In 1822, Sir Peregrine Maitland, the Lieutenant-Governor, submitted to the Imperial Government a plan for organizing a general system of education, including elementary schools; and, in 1823, he obtained permission from England to establish a Board of Education for the general superintendence of this system of education, and for the management of the university and school lands throughout the Province. The members of this Board, with Rev. Dr. Strachan at its head, as chairman, were: Hon. Joseph Wells, Hon. G. H. Markland, Rev. Robert Addison, Hon. J. B. Robinson, and Thomas Ridout, Esq. This Board prepared some general regulations in regard to the schools and proposed a plan by which to exchange 225,944 acres of the less valuable of the school lands for the more productive Clergy Reserve lands. The plan having been approved by the Home Government, was carried into effect by the Governor soon after. In 1824, the first attempts towards providing the public with general reading books, in connection with the Common and Sunday schools, were made. The sum of £150 was annually appropriated for this object, and authorized to be expended by the Provincial Board of Education in the purchase of "books and tracts designed to afford moral and religions instruction," and distributed equally among all the districts of Upper Canada.

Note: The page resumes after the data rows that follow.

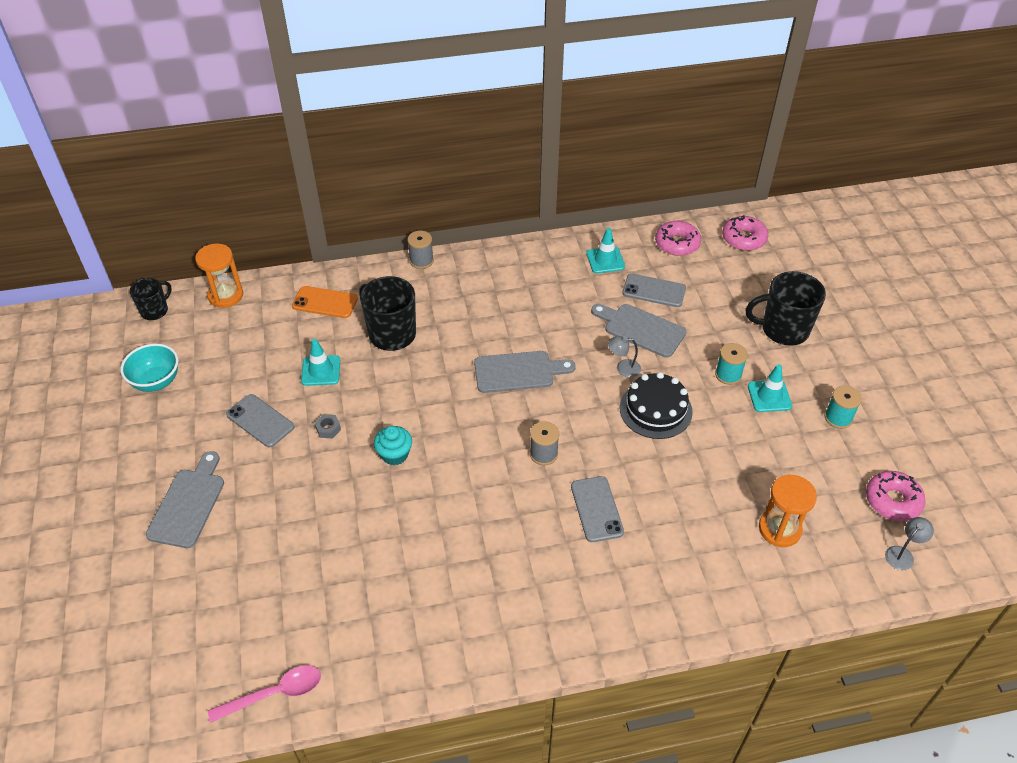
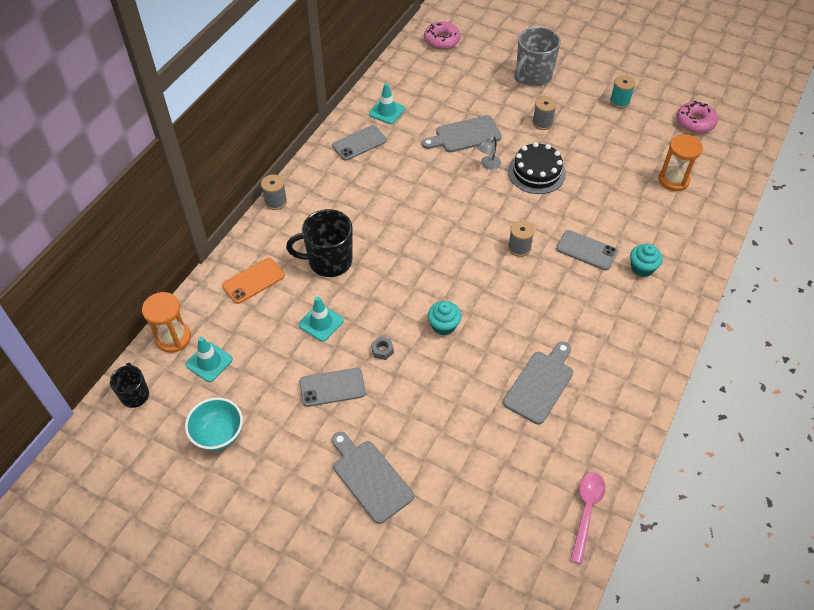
camera: 50 degrees left, 5 degrees up
grey cutting board [474,351,576,393] -> grey cutting board moved to [503,342,573,425]
grey phone [622,274,686,307] -> grey phone moved to [332,125,387,161]
pink donut [655,221,701,256] -> none
turquoise spool [715,343,748,385] -> grey spool [532,96,557,130]
black mug [746,271,826,346] -> grey mug [514,27,561,86]
turquoise traffic cone [748,364,792,412] -> turquoise traffic cone moved to [186,337,233,382]
grey lamp [885,517,934,570] -> none
none -> turquoise cupcake [630,244,663,277]

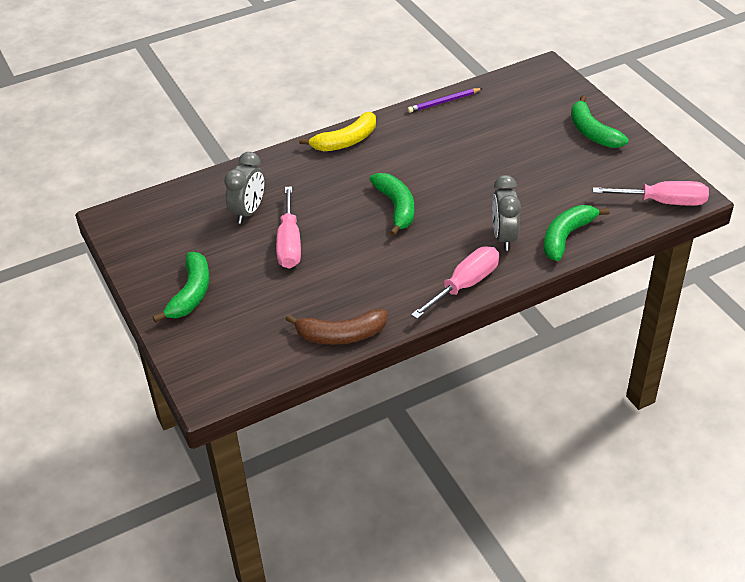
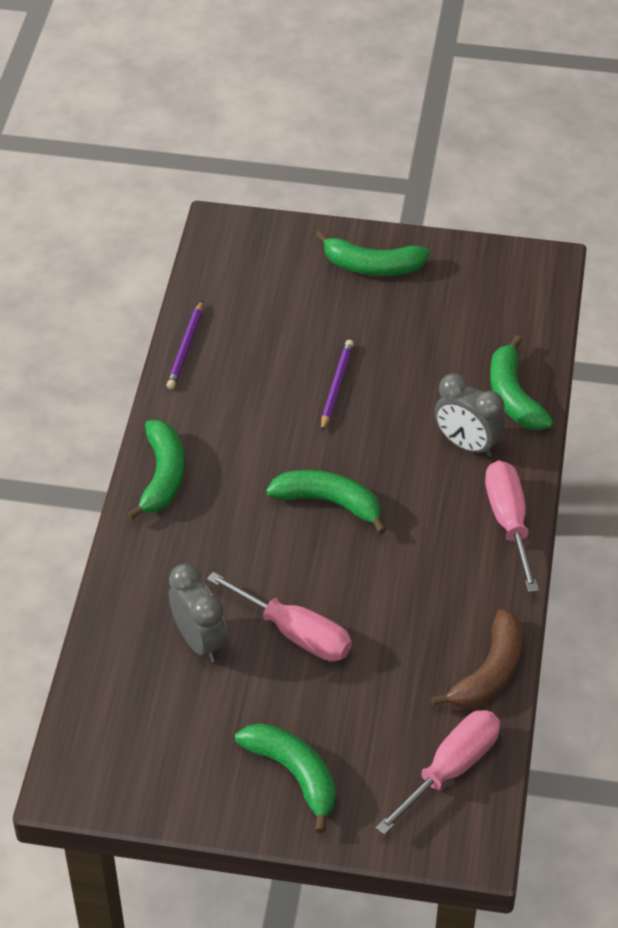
camera: 55 degrees left, 5 degrees up
yellow banana [299,112,376,151] -> green banana [127,420,184,520]
pink screwdriver [593,181,709,206] -> pink screwdriver moved to [375,710,500,835]
none -> purple pencil [321,340,354,431]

Thus were presented the dim outlines of a system of public instruction which it was clear the necessities of the country required, but which for want of a vigorous and systematic supervision was gradually permitted to languish, and the legislative enactments themselves were suffered to become almost obsolete on the statute book.
In January, 1824, the Common School Act was made to apply "to all schools that are now or may hereafter be established and kept among the Indians who shall be resident within the limits of any organized county or township within this Province, excepting such schools as shall or may be otherwise provided for."[25] Provision was also made for the examination of Common School teachers by County Boards of Education.